12/18/2007

108 Days to Opening Day 2008

Opening Day 2008 for the Timber Rattlers is April 3. That is 108 days from today. This off-season, the countdown will be based on books. Each day between now and Opening Day 2008, I will pick a random book out of my library and excerpt a passage off the page number corresponding with the number of days remaining to the first pitch of the new season. I will try not to repeat a book during the countdown.

Today’s excerpt is from Caesar: A Biography by Christian Meier. This excerpt has to do with the education of Caesar as a young man.

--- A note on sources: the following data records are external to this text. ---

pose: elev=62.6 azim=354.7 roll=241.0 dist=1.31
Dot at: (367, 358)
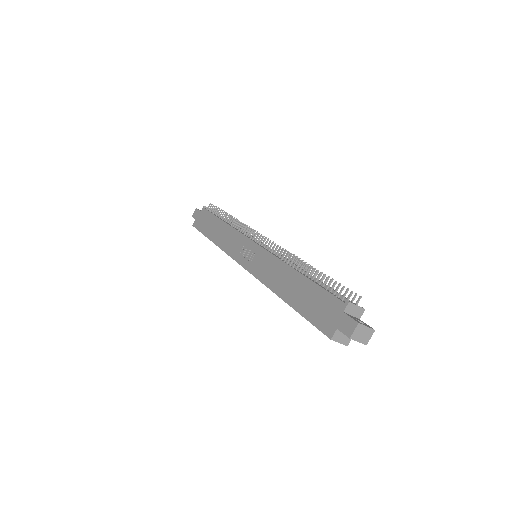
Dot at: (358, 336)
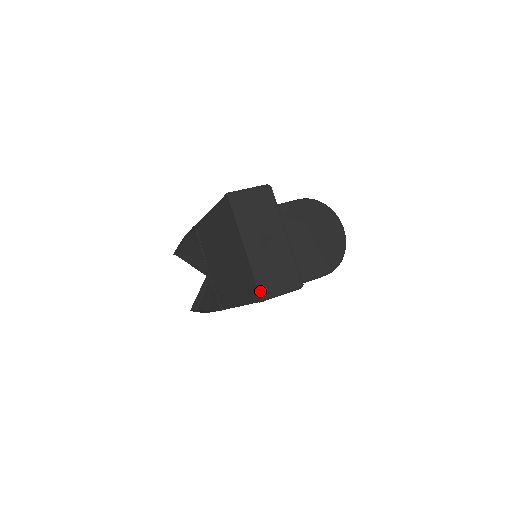
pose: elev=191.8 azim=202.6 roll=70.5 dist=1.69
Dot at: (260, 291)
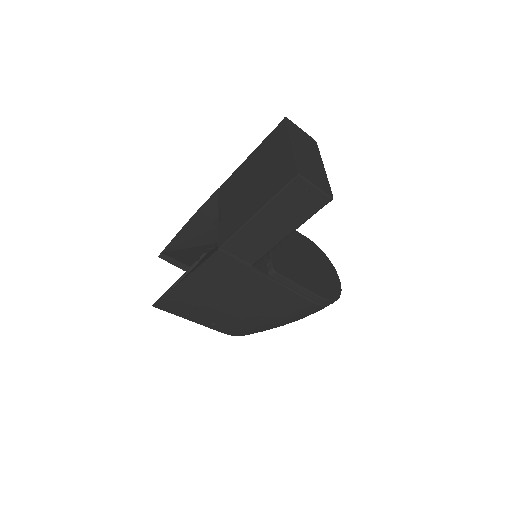
Dot at: (299, 168)
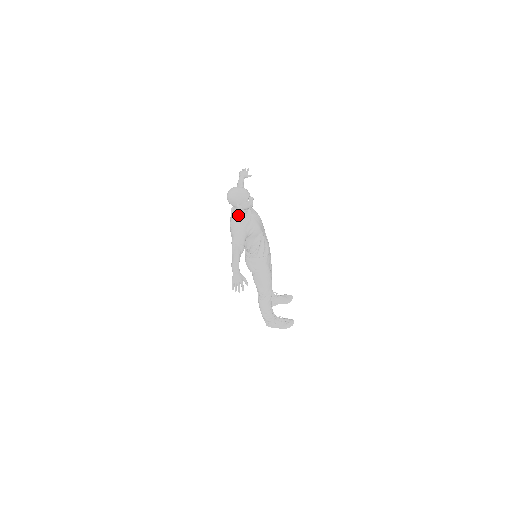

Soon after this Caesar went to Rhodes to study rhetoric under the celebrated Apollonios Molon. He is said to have gone there not only to pursue his studies, but to avoid certain charges arising from his prosecution of Dolabella. It was not yet common to study in Greece. But Caesar attached particular importance to rhetoric, culture and style. Apollonios Molon was highly esteemed. When he had gone from Rhodes to Rome as ambassador in 81, he was the first person to be allowed to address the Senate in Greek. Cicero had studied under him in 78/77 and owed much to his teaching. But it is questionable whether all this would have been enough to draw Caesar away for any length of time from the political career to which he was so committed. Moreover, although such charges were common, was it not inevitable, when the restoration seemed so precarious, that the leading senators, and public opinion generally, should construe Caesar’s prosecution of prominent Sullans as an act of anti-Sullan policy? And had he really taken much trouble to conceal this aspect of his attack on the corrupt grandees. Another reason why Caesar may have gone into voluntary exile at this time becomes clear from the later course of his career.

Put today’s excerpt in a baseball context.